==== Исходный текст ====
В Коктебеле Раушенбах познакомился с Федором Генриховичем Глассом – одним из «теоретиков» ЦАГИ, уже довольно известным ученым, который был консультантом РНИИ по аэродинамике. Гласс пригласил Бориса работать в ЦАГИ, но когда тот приехал, оказалось, что вакансий в ЦАГИ нет. Гласс чувствовал себя виноватым и уговаривал теперь Раушенбаха поступать на работу в РНИИ, где ему будет в тысячу раз интереснее, чем в ЦАГИ, а он, можно считать, обо всем уже договорился. Борис Викторович и не думал расстраиваться, напротив, РНИИ действительно очень его интересовал. Ведь после окончания института в Ленинграде он хотел заняться ракетной техникой в ГДЛ, ходил на собрания в ЛенГИРД. Так через два года после коктебельского слета они вновь встретились с Королевым.

Раушенбах сидел в фанерной выгородке в отделе Королева, и тот пытливо расспрашивал его вроде бы обо всем, преследуя единственную цель: убедиться, что это как раз тот парень, которого он искал, что он действительно увлечен проблемами устойчивости и управления. Теперь, когда Пивоваров выделился в самостоятельное подразделение, Королеву позарез был нужен «теоретик». Потом он долго и довольно нудно уговаривал Раушенбаха не увлекаться полетами на Луну и межпланетными путешествиями, а заниматься доступной реальной техникой, из чего Раушенбах сделал вывод, что сам Королев не меньше его увлечен космическими фантазиями, но тщательно это скрывает.

Жизнь Раушенбаха в РНИИ текла тихо и мирно, пока Королев не надумал поручить ему все руководство ракетой 212, а точнее до того дня, когда Сергей Павлович откомандировал его в ЦАГИ с заданием продуть в аэродинамической трубе модель ракеты и снять на кинопленку вихри воздушного потока. Раушенбах в ЦАГИ «зашился»: то есть кинокамера, но занята труба, то труба свободна, но нет пленки, то труба свободна и пленка есть, но у механиков отгул, – и так несколько дней. Неожиданно нагрянул Королев и, узнав, что ничего не сделано, устроил страшный разнос. Приехавший с ним Щетинков отводил глаза – он не мог смотреть на раздавленного королевским напором, что-то невнятно лепечущего Раушенбаха.
==== Представленные данные ====
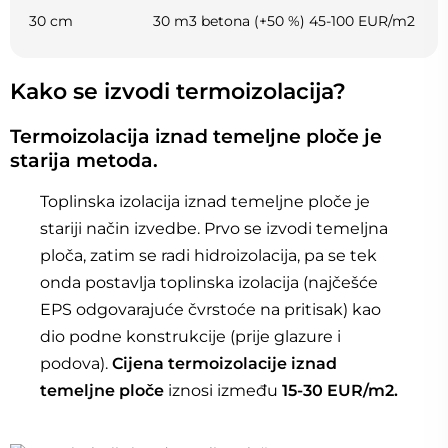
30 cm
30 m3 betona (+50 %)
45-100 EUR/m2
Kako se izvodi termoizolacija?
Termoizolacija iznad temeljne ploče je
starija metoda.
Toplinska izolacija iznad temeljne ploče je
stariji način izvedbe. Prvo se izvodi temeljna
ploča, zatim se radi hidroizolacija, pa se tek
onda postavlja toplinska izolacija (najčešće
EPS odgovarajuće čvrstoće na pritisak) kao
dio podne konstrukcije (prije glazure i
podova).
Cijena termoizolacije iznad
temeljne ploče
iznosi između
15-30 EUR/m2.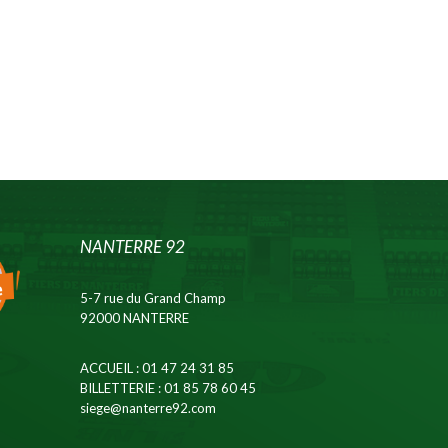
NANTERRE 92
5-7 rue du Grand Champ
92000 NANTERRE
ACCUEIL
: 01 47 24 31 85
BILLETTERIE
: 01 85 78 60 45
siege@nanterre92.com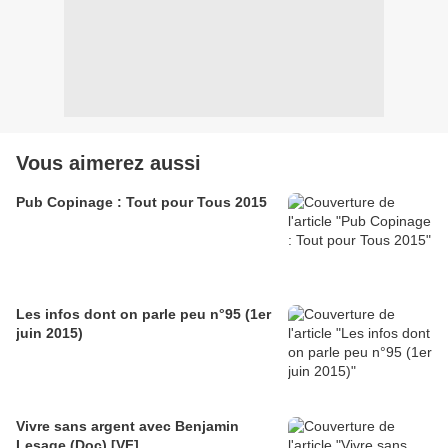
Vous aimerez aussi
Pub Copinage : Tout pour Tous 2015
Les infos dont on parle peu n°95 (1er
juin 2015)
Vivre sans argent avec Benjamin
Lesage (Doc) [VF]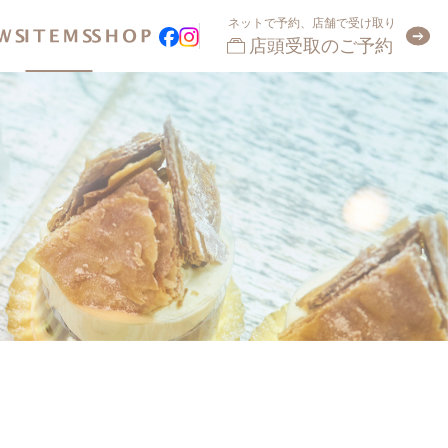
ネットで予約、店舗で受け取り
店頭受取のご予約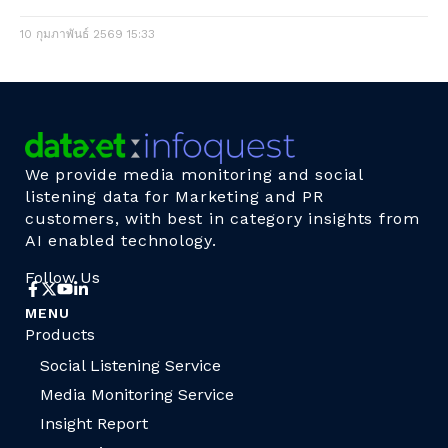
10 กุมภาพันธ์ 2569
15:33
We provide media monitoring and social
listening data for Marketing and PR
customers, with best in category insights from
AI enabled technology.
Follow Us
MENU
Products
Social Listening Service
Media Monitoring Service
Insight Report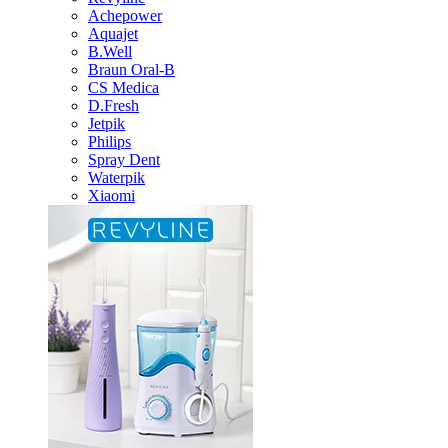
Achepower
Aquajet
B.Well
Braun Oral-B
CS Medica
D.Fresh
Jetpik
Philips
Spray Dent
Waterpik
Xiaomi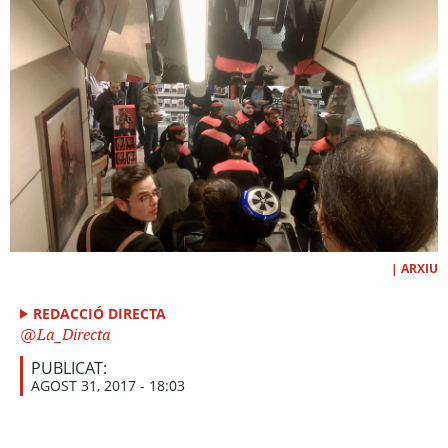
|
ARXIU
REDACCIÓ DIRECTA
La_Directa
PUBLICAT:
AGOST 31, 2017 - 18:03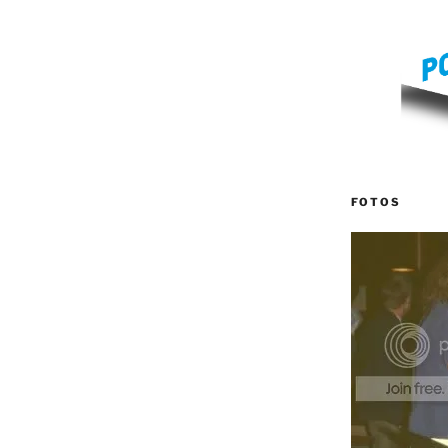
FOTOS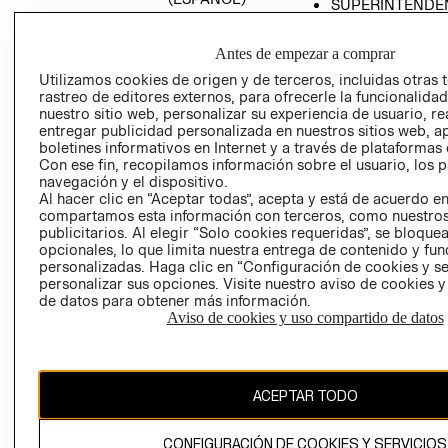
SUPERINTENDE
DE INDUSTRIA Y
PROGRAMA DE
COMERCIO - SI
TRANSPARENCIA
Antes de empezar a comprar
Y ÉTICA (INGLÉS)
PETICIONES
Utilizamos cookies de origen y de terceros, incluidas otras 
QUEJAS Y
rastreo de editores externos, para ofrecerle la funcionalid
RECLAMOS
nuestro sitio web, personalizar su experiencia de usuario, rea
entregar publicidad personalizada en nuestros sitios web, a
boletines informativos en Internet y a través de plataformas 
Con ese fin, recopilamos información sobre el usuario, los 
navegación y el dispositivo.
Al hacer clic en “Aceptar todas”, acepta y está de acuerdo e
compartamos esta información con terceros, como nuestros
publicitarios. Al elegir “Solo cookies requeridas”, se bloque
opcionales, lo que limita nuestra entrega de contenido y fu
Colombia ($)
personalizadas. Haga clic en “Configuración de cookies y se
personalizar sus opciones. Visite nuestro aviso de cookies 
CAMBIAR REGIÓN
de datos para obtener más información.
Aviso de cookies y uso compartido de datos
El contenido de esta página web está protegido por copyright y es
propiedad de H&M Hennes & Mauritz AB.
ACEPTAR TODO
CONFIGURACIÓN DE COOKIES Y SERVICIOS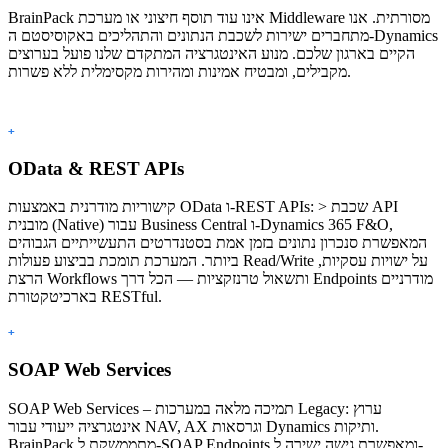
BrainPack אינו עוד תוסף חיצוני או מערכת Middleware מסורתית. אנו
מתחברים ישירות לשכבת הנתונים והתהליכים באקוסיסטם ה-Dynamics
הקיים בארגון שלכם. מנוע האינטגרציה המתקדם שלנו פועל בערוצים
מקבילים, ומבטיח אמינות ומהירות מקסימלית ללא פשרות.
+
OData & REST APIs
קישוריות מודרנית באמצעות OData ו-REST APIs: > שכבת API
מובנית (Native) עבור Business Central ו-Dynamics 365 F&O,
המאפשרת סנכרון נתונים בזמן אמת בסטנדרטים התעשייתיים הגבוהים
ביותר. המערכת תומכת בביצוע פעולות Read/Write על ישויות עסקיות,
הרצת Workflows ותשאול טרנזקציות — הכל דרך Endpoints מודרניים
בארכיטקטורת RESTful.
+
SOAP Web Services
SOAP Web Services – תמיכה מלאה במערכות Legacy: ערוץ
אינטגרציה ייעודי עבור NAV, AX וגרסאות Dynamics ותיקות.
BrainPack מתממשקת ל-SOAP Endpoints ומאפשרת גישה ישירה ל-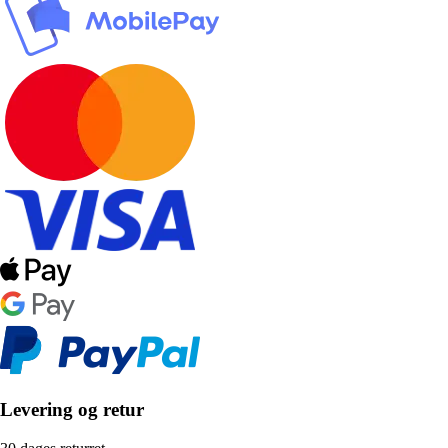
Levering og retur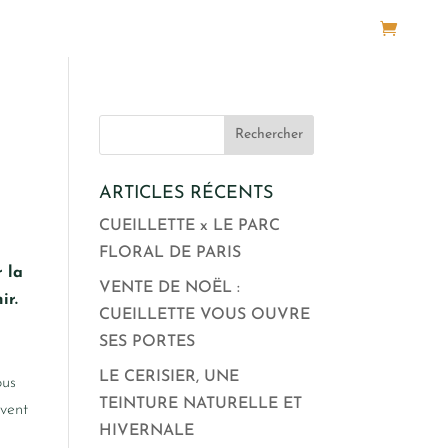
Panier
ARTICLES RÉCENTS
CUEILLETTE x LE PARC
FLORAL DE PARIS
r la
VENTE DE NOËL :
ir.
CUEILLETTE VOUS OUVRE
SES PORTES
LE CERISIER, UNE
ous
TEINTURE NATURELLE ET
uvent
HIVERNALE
====
• _Выполните задания_
**1.** Выведите из исходного текста фрагмент от «Раушенбах сидел в» до «тщательно это скрывает.» включительно.
**2.** Ответьте на вопросы по исходному тексту:
(a) Консультантом какого учреждения по аэродинамике был Федор Генрихович Гласс?
(b) Где сидел Раушенбах, когда Королев расспрашивал его?
(c) Что Раушенбах должен был снять на кинопленку в ЦАГИ?

• _Ответы к заданиям_
**1.**
Раушенбах сидел в фанерной выгородке в отделе Королева, и тот пытливо расспрашивал его вроде бы обо всем, преследуя единственную цель: убедиться, что это как раз тот парень, которого он искал, что он действительно увлечен проблемами устойчивости и управления. Теперь, когда Пивоваров выделился в самостоятельное подразделение, Королеву позарез был нужен «теоретик». Потом он долго и довольно нудно уговаривал Раушенбаха не увлекаться полетами на Луну и межпланетными путешествиями, а заниматься доступной реальной техникой, из чего Раушенбах сделал вывод, что сам Королев не меньше его увлечен космическими фантазиями, но тщательно это скрывает.

**2.**
(a) РНИИ.
(b) В фанерной выгородке в отделе Королева.
(c) Вихри воздушного потока.